* TASK INPUT *
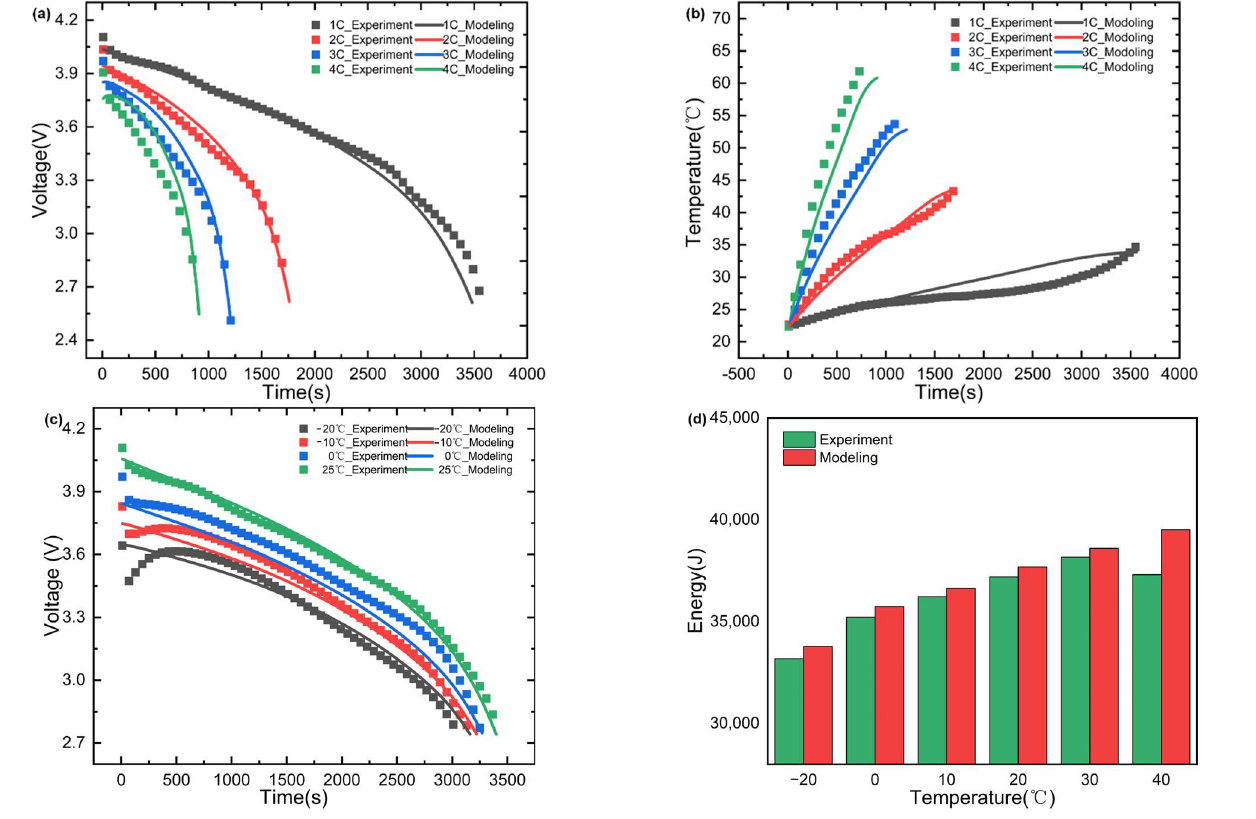
Figure 2. Comparison of NTGK model simulation results with experimental data. ( a ) Voltage curves; ( b ) Temperature curves at 22.4 °C; ( c ) voltage curves; ( d ) histograms of energy for 1C discharge of lithium-ion battery.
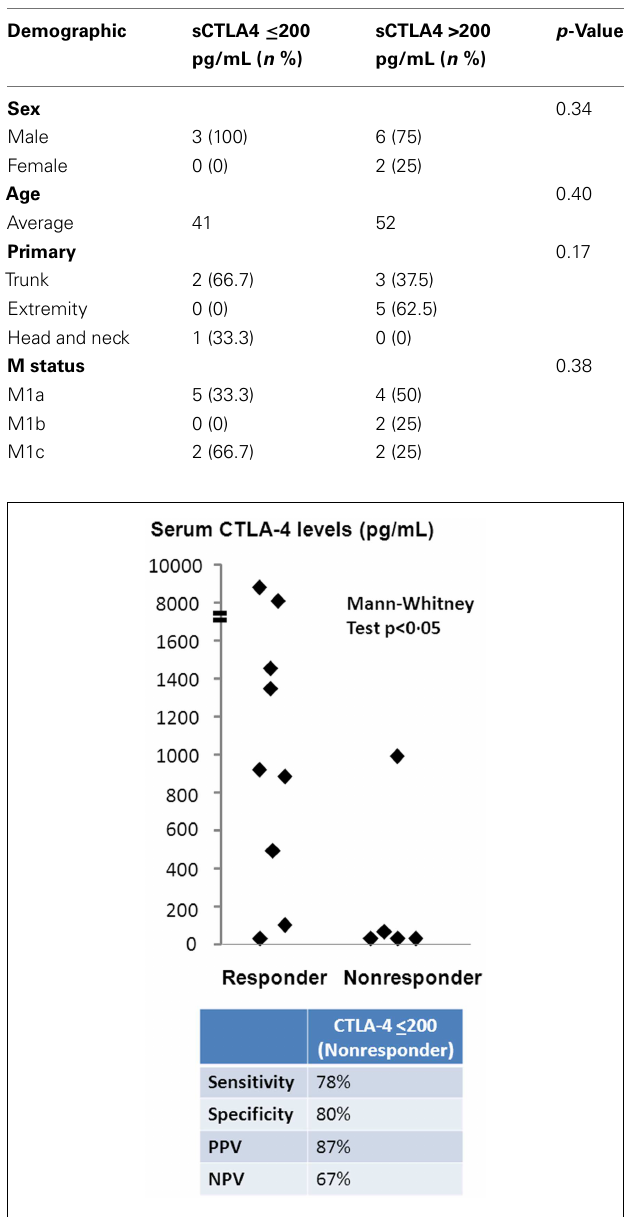
FIGURE 1 | Serum sCTLA4 levels correlate with clinical benefit to ipilimumab treatment . sCTLA4 levels were measured by ELISA and individual values plotted according to clinical response.Values are expressed as the mean value of triplicate wells.The sensitivity of the ELISA was 100pg/mL.Two-tailed Mann–Whitney test was used to evaluate the significance of the differences between patients who received ( n = 9) or did not receive ( n = 5) benefit from ipilimumab treatment.The cutoff sCTLA4 level for prediction of clinical benefit was determined using a threshold of 200pg/mL based on ROC curve analysis.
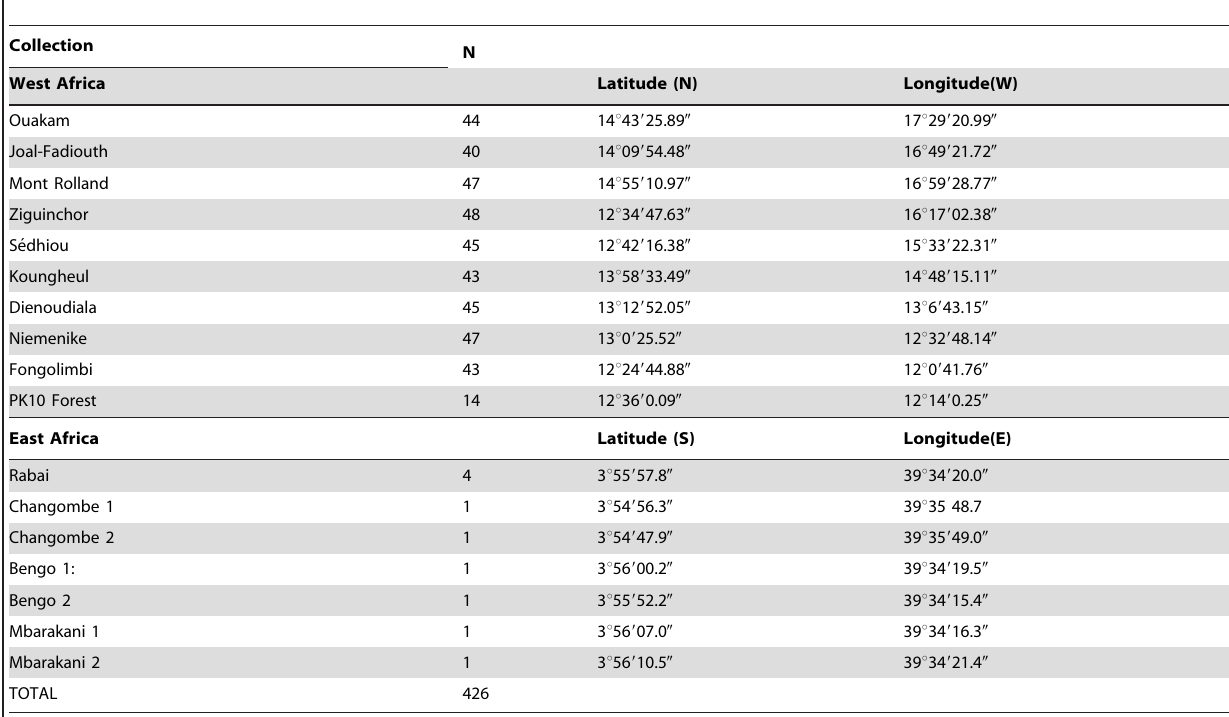
Table 2. Location and samples sizes of Aedes aegypti s.l. from 10 collections in Senegal and 7 locations in Kenya*.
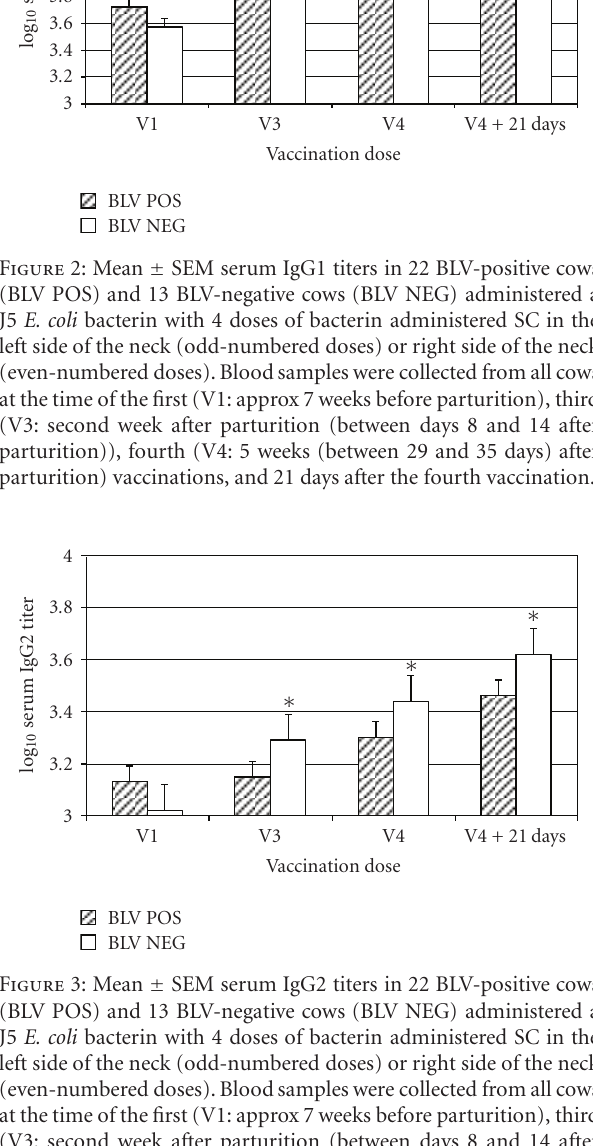
Figure 3: Mean ± SEM serum IgG2 titers in 22 BLV-positive cows (BLV POS) and 13 BLV-negative cows (BLV NEG) administered a J5 E. coli bacterin with 4 doses of bacterin administered SC in the left side of the neck (odd-numbered doses) or right side of the neck (even-numbered doses).Blood samples were collected from all cows at the time of the first (V1: approx 7 weeks before parturition), third (V3: second week after parturition (between days 8 and 14 after parturition)), fourth (V4: 5 weeks (between 29 and 35 days) after parturition) vaccinations, and 21 days after the fourth vaccination. ∗ Within a time point, mean values for groups di ff er significantly ( P < .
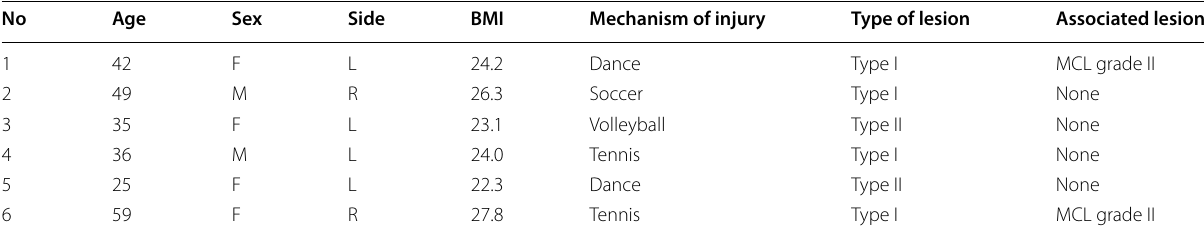
Abbreviations : F , female, M , male, MCL , medial collateral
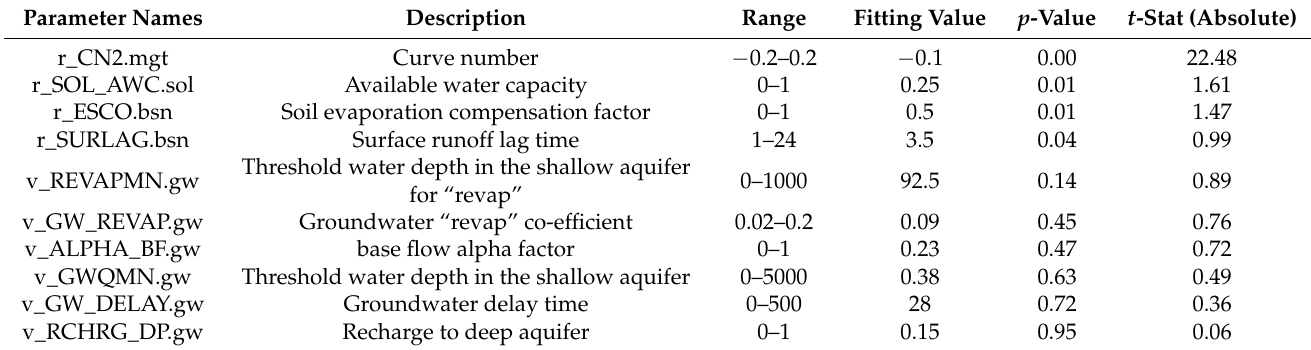
Table 1. Parameters used for sensitivity analysis and calibration of the SWAT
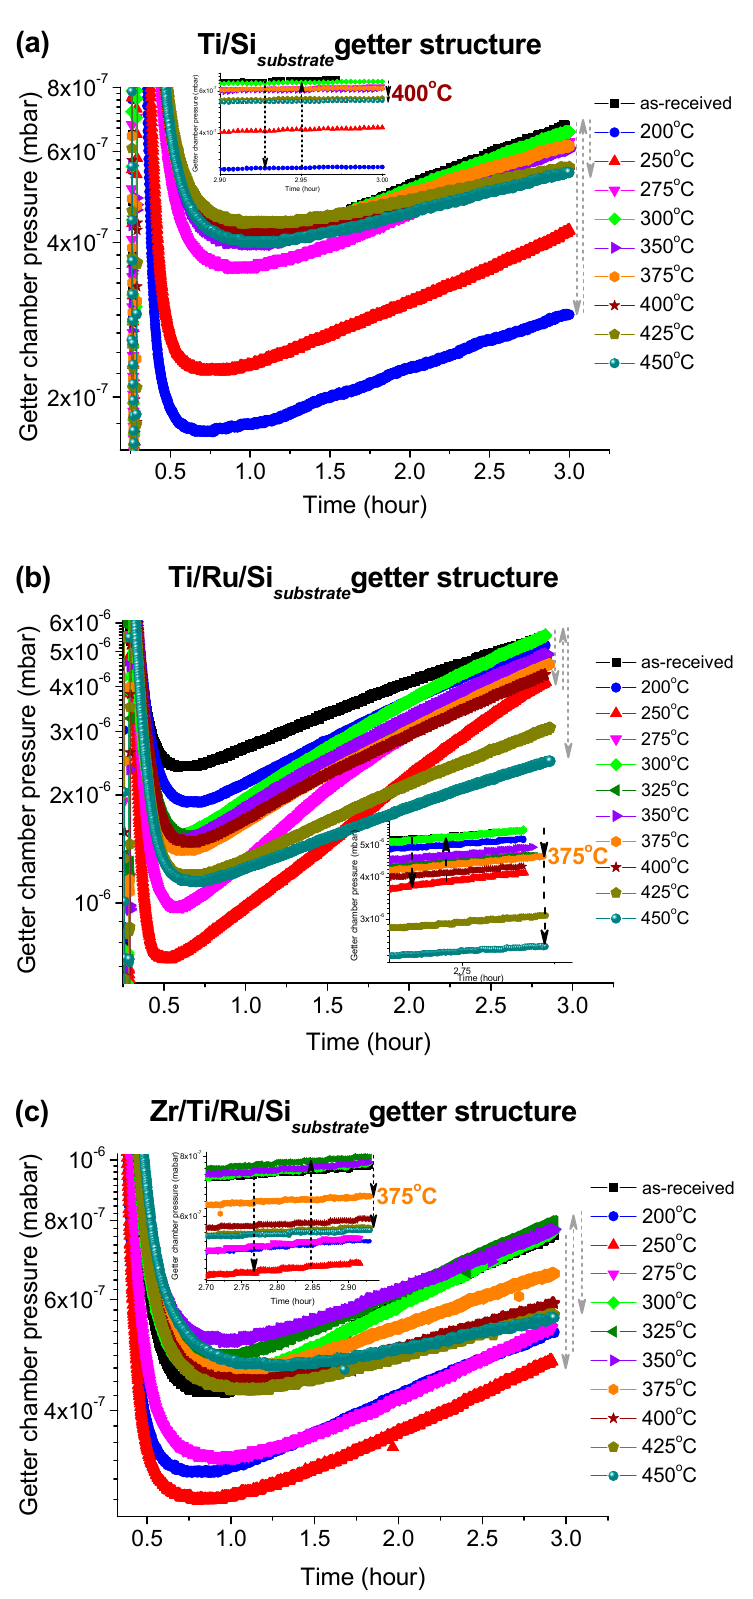
Figure 6. Variation of the getter chamber pressures after different activation temperatures. ( a ) Single layer Ti/Si NEG; ( b ) multilayer Ti/Ru/Si NEG and ( c ) multilayer Zr/Ti/Ru/Si NEG. Insets are detailed views of the magnified zone of pressure evolution in the right side of the P–time curves.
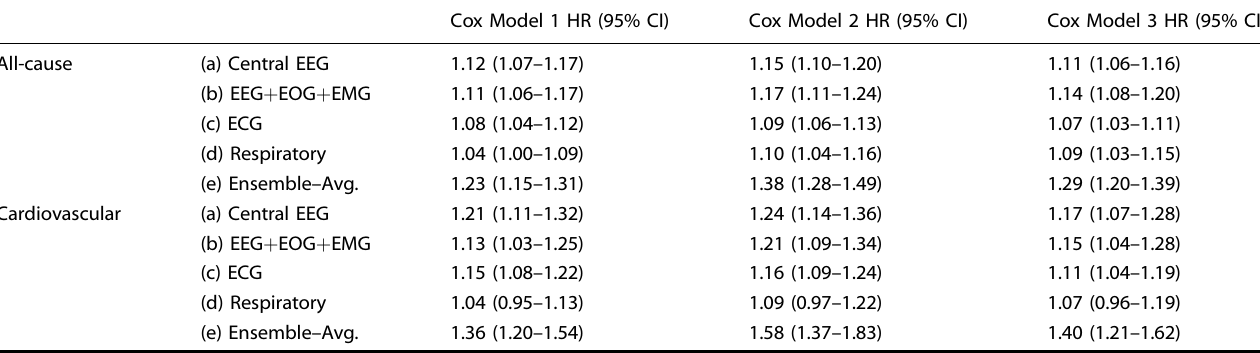
Table 2. Mortality hazard ratios per 10-year increment in AEE in the combined data of the Sleep Heart Health Study, the Wisconsin Sleep Cohort, and the MrOS Sleep Study.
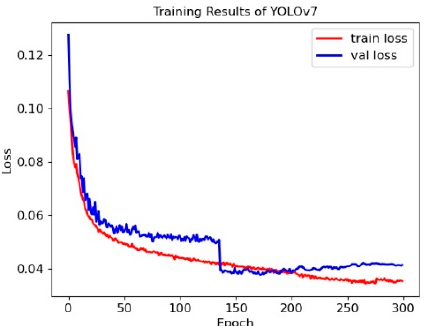
Figure 5. Training results of the YOLOv7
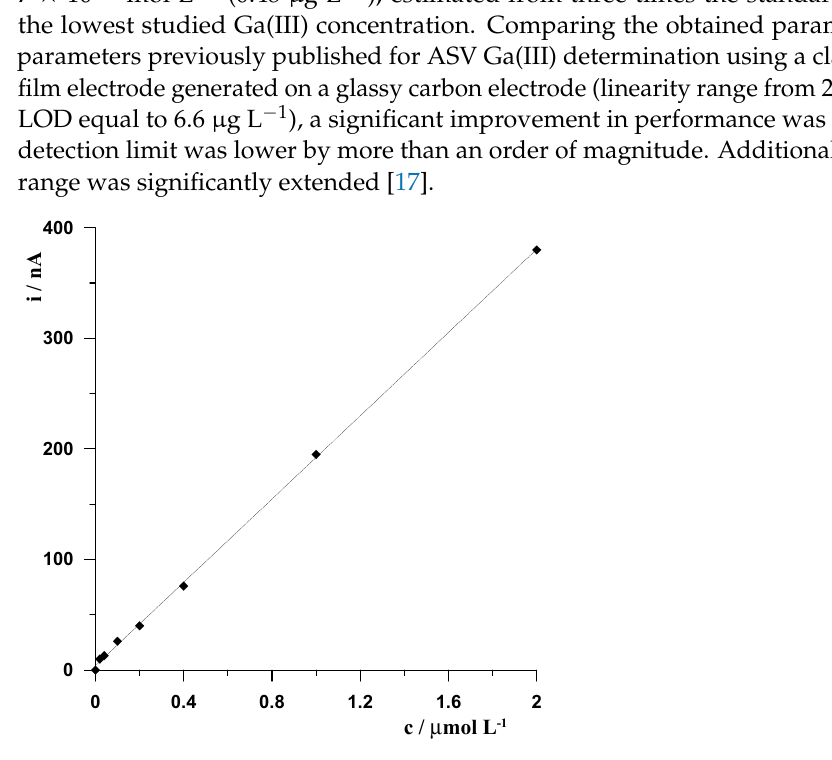
Figure 5. The calibration curve for the solution 0.1 mol L − 1 acetic buffer (pH = 4.6), 1.2 × 10 − 4 L − 1 Bi(III), and varying concentrations of Ga(III) in the range from 2 × 10 − 8 mol L − 1 to 2 × 10 − 6 mol L − 1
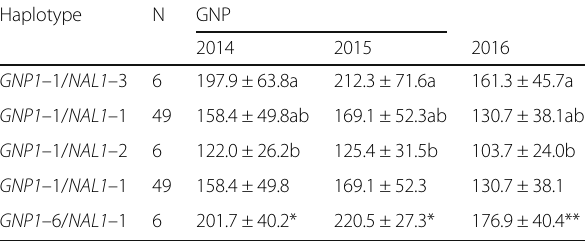
Table 2 Comparison of grain number among genotype combinations at NAL1 and GNP1 in xian subpopulation Haplotype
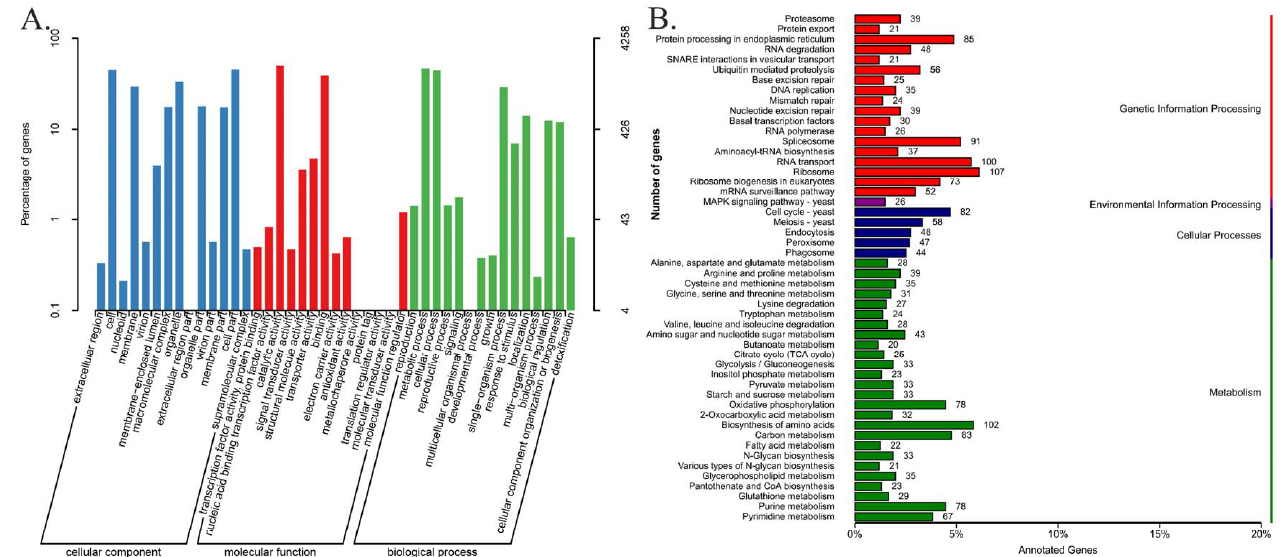
Figure 2. The mainly functional annotation of the G. purpuraceus genome. ( A ) Gene Ontology (GO) functional annotation; ( B ) Kyoto Encyclopedia of Genes and Genomes (KEGG) functional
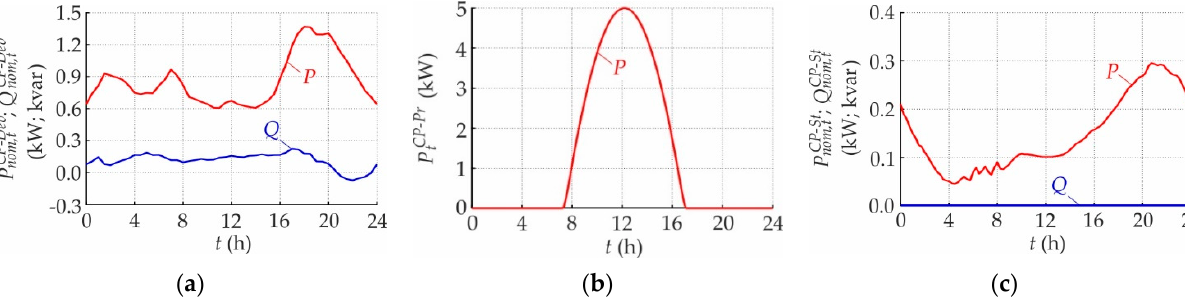
Figure 5. Load and production profiles of different model components of the rural residential CP_Link-Grid: ( a ) Dev.-model; ( b ) Pr.-model; ( c ) St.-model.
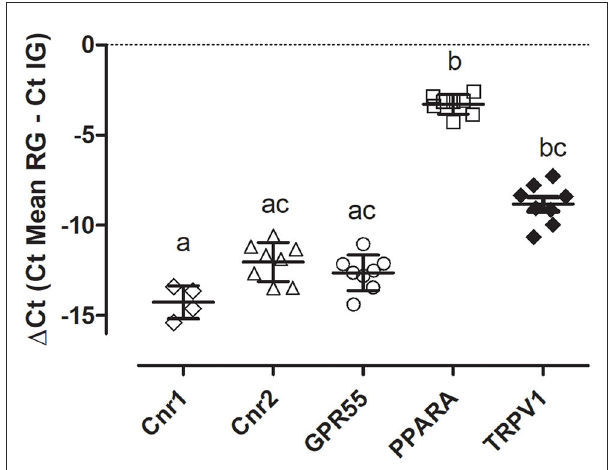
FIGURE1 Gene expression of Cnr1 , Cnr2 , GPR55 , PPARA , and TRPV1 in equine sinovial membranes. The results are presented as 1 Ct = (Ct Mean RG – Ct IG). Symbols indicate individual animals. For each gene, mean ± SD are indicated by horizontal bars. Different letters indicate statistically significant differences ( p < 0.05, Kruskal–Wallis test, Dunn’s Multiple Comparison post-hoc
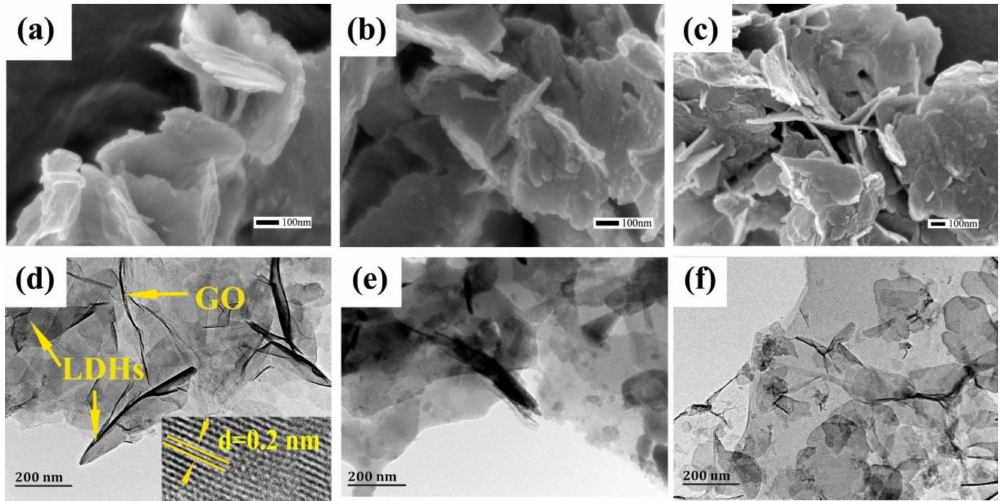
Figure 3. Scanning electron microscopy (SEM) and transmission electron microscopy (TEM) images of ( a , d ) nanocontainer GO/LDHs, ( b , e ) loaded with inhibitors MBT (GO/LDHs-MBT), and ( c , f ) loaded with inhibitors vanadate (GO/LDHs-VO x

* WHAT IS NEEDED *
Every line of the entries above that holds "data" should be copied out.

* RESPONSE FOR THIS EXERCISE *
Figure 2. Comparison of NTGK model simulation results with experimental data. ( a ) Voltage curves; ( b ) Temperature curves at 22.4 °C; ( c ) voltage curves; ( d ) histograms of energy for 1C discharge of lithium-ion battery.
Table 2. Mortality hazard ratios per 10-year increment in AEE in the combined data of the Sleep Heart Health Study, the Wisconsin Sleep Cohort, and the MrOS Sleep Study.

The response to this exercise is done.